This Week In HIV Research


This Week in HIV Research: Researchers Exonerate Long-Alleged 'Patient Zero,' and Triggering bNAb Production Shows Promise

October 28, 2016

This week, a study uses genetic testing to clear the name of Gaëtan Dugas, who was wrongly identified as "Patient Zero" over 30 years ago, and continually blamed for being the first person in the U.S. with HIV. Meanwhile, a handful of studies were able to induce the production of broadly neutralizing antibodies (bNAbs) in humanized mice. And the VACS index score may predict neurocognitive impairment risk, according to another study. To beat HIV, you have to follow the science!

Researchers Exonerate Long-Alleged "Patient Zero"

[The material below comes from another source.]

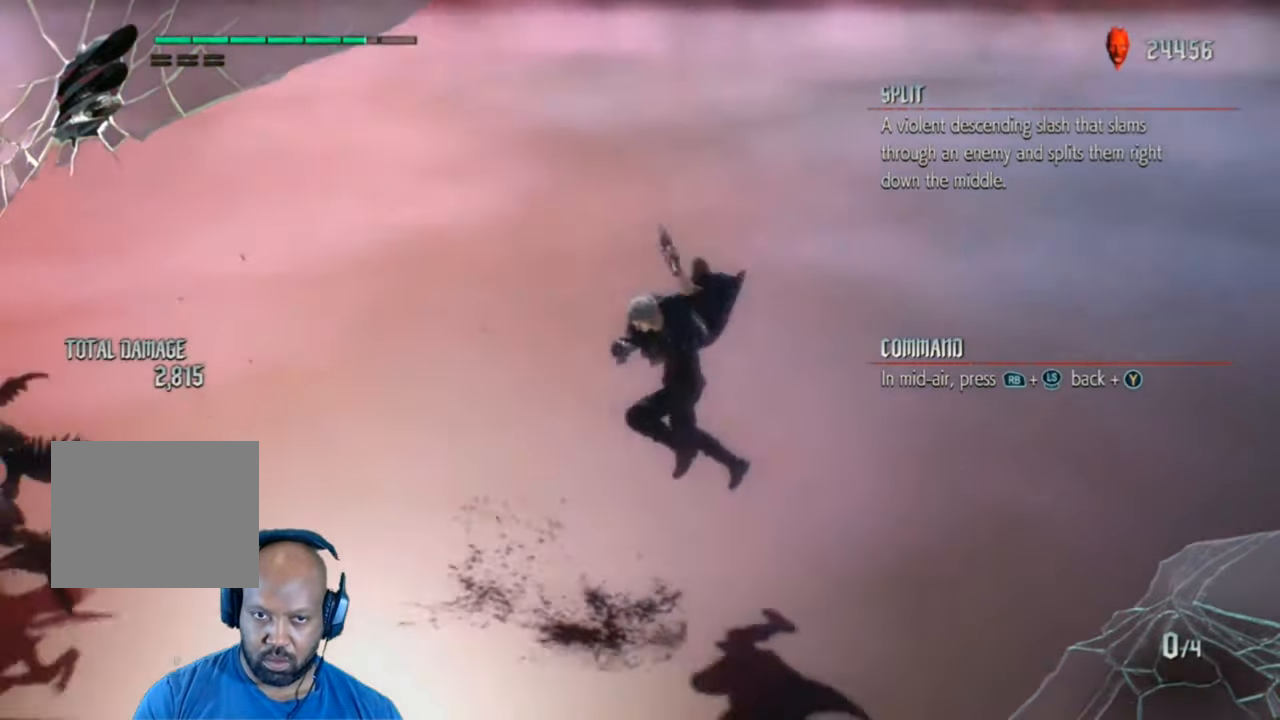
{"buttons": [], "left_stick": "center", "right_stick": "center", "events": [[200, "left_stick", "center"], [240, "right_stick", "center"]]}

For over 30 years, Canadian airline steward Gaëtan Dugas was mistakenly known as "Patient Zero" of HIV in the U.S. Despite evidence against this, the myth would persist. This week, researchers were finally able to definitively clear Dugas' name by conducting genetic analyses to show that HIV arrived in New York City from the Caribbean sometime around 1970, long before Dugas was identified, according to a study published in Nature.

A reading error may have started this myth. According to Nature, as scientists were investigating cases of AIDS in Los Angeles in 1982, they spoke to Dugas and marked him in case notes as "Patient O," which stood for "Outside of California," because he did not live in the state. However, the label was mistakenly read as "Patient Zero" and the misconception stuck. Dugas died in 1984.

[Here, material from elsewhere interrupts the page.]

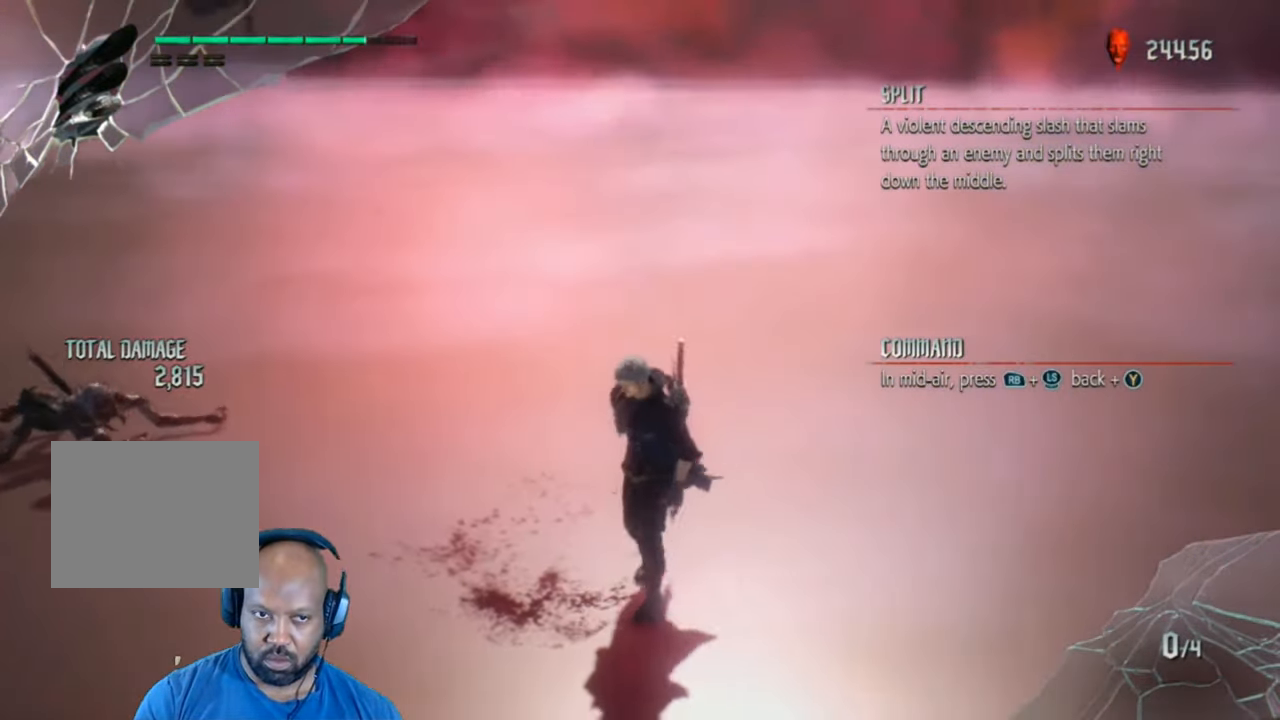
{"buttons": [], "left_stick": "up", "right_stick": "down-left", "events": [[80, "right_stick", "down-left"], [100, "left_stick", "left"], [180, "left_stick", "up"]]}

Related: This Week in HIV Research: Sustained SIV Remission Study Paves Way for Human Trials


Mouse Models Show Promise for Triggering bNAb Production

Several studies in humanized mice that were co-sponsored by the International AIDS Vaccine Initiative (IAVI) and published in Science, Cell and Immunity trained the animals' bodies to produce their own broadly-neutralizing antibodies.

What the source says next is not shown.